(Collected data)
*** Begin section ***

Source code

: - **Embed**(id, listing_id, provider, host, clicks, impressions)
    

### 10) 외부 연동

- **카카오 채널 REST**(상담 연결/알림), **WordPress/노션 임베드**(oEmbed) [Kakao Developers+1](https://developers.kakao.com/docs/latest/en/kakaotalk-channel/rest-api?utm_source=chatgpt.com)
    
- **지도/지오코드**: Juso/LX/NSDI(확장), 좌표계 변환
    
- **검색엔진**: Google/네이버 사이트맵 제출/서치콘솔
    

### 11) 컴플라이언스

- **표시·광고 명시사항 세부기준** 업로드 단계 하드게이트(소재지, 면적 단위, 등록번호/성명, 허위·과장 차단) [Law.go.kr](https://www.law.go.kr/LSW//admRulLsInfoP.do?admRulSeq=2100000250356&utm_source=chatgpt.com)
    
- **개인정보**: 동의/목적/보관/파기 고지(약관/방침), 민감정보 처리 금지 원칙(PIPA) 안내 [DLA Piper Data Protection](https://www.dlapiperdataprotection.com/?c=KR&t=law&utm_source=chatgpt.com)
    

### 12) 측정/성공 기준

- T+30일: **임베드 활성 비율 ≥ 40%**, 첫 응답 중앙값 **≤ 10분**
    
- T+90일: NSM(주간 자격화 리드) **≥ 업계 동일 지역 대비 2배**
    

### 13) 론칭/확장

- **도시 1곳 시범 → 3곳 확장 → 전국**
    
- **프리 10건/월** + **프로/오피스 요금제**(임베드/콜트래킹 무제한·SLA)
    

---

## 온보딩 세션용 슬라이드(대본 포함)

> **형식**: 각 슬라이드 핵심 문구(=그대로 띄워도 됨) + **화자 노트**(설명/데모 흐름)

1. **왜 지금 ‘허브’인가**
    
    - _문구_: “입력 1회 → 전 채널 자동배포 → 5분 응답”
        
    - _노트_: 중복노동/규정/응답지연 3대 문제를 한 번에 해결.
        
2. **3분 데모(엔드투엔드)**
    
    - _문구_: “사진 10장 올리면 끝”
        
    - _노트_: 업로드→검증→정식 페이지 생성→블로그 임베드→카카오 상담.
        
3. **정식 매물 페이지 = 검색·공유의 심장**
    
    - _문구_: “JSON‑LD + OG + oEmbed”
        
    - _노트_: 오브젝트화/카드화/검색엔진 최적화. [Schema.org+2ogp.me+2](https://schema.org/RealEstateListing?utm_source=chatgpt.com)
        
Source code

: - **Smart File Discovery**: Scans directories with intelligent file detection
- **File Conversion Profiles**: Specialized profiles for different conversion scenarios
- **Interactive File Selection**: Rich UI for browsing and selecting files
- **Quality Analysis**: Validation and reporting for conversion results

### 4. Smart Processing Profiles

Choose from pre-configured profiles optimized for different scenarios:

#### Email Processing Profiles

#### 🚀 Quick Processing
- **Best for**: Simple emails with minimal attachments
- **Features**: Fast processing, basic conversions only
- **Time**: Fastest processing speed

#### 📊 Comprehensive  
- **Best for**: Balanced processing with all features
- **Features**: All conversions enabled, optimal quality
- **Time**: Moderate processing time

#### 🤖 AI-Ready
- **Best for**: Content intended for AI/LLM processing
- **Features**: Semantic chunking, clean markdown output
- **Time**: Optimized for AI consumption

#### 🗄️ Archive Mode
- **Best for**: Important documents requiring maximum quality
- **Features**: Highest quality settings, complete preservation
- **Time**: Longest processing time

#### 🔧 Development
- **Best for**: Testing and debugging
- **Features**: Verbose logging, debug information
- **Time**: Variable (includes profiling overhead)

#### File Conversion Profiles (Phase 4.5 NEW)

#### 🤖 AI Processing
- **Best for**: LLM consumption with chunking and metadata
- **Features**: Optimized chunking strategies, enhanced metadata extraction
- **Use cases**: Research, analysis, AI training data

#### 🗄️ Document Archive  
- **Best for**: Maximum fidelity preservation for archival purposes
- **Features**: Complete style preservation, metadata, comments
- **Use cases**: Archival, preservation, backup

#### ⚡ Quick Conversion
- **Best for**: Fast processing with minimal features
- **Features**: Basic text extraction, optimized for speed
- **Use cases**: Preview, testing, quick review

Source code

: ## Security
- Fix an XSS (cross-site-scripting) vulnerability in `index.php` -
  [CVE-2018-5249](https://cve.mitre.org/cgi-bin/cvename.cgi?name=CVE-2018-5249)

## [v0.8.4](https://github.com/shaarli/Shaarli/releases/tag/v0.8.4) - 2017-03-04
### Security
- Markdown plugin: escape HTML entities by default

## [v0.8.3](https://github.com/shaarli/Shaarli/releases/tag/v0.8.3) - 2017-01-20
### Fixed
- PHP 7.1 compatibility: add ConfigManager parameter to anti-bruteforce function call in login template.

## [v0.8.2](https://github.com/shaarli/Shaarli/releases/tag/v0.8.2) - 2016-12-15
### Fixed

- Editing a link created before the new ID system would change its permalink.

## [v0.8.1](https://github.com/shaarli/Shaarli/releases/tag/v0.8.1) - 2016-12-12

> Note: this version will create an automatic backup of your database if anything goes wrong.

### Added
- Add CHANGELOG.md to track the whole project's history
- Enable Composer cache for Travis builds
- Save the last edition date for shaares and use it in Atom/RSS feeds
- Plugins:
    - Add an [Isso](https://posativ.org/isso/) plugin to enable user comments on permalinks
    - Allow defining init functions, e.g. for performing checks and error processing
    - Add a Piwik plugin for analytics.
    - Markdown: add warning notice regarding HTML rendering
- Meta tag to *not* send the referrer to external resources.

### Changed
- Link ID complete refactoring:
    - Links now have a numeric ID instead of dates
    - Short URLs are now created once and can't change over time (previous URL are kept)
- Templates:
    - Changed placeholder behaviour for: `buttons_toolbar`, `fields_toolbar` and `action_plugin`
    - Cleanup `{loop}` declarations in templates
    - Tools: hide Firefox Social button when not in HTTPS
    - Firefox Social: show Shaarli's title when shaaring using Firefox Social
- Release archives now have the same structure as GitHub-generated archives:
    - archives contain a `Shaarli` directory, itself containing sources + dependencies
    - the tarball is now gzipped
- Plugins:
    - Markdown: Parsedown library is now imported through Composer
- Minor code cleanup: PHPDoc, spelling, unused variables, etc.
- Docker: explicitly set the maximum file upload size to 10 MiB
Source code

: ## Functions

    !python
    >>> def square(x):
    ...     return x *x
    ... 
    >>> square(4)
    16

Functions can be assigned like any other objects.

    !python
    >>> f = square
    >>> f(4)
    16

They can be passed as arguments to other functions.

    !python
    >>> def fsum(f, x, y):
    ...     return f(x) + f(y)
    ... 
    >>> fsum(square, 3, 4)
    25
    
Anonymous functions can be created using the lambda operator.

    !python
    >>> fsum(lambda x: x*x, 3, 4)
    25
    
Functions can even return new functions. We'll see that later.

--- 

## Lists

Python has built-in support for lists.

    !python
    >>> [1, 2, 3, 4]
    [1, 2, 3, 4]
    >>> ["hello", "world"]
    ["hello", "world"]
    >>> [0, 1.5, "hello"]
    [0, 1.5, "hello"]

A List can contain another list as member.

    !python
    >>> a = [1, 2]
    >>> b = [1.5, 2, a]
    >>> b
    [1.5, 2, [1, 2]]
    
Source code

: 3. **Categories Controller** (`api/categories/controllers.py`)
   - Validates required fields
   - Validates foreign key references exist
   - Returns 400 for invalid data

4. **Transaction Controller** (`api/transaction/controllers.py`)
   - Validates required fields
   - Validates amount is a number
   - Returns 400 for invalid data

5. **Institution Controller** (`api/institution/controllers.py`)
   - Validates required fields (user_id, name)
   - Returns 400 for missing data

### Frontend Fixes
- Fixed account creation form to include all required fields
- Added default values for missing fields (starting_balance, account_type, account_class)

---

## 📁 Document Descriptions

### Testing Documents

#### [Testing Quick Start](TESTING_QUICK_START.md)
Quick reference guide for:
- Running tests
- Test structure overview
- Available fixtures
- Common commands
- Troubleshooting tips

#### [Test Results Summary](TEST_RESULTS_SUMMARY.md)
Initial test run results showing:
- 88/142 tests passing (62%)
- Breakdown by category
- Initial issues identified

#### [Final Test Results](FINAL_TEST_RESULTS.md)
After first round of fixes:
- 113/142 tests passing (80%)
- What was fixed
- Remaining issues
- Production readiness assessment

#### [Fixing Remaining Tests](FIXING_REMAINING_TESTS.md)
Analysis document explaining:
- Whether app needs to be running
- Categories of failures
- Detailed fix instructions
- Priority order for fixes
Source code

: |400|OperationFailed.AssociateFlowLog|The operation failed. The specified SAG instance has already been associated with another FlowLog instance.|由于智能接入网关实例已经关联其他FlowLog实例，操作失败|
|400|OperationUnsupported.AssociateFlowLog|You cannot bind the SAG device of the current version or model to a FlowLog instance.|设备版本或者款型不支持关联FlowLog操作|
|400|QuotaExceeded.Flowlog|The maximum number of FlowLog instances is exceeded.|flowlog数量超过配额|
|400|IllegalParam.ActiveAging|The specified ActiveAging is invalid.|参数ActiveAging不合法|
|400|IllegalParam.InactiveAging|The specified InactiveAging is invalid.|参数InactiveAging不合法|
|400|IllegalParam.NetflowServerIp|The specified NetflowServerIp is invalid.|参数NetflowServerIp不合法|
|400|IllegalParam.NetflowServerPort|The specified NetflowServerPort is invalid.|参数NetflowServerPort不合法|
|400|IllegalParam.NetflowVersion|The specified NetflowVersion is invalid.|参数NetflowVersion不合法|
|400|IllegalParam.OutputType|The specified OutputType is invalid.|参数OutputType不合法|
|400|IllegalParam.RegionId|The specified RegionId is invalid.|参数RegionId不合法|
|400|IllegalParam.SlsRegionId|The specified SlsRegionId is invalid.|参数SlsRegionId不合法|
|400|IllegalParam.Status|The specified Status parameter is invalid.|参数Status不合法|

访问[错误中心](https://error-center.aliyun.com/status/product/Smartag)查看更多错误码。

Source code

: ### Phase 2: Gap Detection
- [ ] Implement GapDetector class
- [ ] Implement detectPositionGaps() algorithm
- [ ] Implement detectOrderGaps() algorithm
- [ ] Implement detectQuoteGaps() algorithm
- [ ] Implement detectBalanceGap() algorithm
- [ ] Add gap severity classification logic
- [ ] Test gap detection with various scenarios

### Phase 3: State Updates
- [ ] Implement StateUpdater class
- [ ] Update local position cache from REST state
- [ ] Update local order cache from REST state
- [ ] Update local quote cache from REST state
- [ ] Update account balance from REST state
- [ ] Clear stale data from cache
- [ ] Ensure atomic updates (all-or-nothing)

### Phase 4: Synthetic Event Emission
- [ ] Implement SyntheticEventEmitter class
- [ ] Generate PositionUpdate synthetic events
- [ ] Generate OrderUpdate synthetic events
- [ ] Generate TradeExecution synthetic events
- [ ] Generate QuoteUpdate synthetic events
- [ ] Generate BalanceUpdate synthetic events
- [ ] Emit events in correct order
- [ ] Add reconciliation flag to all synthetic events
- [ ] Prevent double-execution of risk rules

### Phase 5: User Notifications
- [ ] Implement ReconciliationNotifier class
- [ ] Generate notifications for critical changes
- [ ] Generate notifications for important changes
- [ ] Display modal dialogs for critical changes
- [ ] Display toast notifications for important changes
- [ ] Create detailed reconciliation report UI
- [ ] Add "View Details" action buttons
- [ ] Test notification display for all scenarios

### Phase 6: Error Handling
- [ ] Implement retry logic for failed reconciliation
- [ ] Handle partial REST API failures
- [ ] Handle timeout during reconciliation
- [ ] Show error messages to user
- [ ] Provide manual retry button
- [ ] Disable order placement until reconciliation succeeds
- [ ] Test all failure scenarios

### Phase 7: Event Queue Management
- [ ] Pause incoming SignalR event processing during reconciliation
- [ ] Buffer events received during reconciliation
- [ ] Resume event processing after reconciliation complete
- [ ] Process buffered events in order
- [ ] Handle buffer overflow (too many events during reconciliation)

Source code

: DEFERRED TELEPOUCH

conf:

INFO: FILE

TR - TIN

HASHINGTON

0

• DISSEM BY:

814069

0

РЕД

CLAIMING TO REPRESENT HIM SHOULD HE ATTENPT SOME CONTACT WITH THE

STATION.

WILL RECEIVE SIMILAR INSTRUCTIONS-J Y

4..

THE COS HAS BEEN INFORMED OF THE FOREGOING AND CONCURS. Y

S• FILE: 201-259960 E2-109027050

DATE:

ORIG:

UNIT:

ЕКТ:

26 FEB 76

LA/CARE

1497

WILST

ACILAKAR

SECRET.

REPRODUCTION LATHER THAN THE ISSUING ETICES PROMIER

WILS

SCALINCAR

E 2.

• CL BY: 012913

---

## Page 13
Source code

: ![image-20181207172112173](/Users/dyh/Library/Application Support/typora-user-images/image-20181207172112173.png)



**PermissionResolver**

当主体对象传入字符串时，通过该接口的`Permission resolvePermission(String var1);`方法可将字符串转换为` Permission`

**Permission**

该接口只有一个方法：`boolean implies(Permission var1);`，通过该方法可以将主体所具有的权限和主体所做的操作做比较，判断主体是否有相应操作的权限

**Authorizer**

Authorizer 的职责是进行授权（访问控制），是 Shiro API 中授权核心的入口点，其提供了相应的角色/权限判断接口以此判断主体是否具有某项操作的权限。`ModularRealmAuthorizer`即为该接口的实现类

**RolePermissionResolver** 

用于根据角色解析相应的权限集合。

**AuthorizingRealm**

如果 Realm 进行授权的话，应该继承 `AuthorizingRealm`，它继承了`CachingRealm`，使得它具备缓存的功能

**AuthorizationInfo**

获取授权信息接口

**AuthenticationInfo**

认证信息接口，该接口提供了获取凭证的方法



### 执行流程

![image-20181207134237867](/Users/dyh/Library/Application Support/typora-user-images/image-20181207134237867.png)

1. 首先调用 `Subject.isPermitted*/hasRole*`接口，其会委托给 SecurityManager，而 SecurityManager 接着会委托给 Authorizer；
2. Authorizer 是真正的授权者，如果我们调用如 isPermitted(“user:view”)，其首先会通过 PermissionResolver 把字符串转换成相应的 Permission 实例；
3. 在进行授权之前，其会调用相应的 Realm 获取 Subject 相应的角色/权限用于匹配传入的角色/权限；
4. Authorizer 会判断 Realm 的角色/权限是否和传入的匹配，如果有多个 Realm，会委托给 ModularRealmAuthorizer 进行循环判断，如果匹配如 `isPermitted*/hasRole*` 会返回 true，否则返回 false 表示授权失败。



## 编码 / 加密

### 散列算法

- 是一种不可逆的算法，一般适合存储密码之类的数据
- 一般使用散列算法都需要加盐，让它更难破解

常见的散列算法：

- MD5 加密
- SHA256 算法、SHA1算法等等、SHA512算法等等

*** End section ***

WHAT TO WORK ON: Taking the lines above, repeat exactly those from the line that contains "认证信息接口，该接口提供了获取凭证的方法" through the line that contains "3. 在进行授权之前，其会调用相应的 Realm", and both of those lines as well. Include nothing else.

FINISHED EXERCISE:
认证信息接口，该接口提供了获取凭证的方法



### 执行流程

![image-20181207134237867](/Users/dyh/Library/Application Support/typora-user-images/image-20181207134237867.png)

1. 首先调用 `Subject.isPermitted*/hasRole*`接口，其会委托给 SecurityManager，而 SecurityManager 接着会委托给 Authorizer；
2. Authorizer 是真正的授权者，如果我们调用如 isPermitted(“user:view”)，其首先会通过 PermissionResolver 把字符串转换成相应的 Permission 实例；
3. 在进行授权之前，其会调用相应的 Realm 获取 Subject 相应的角色/权限用于匹配传入的角色/权限；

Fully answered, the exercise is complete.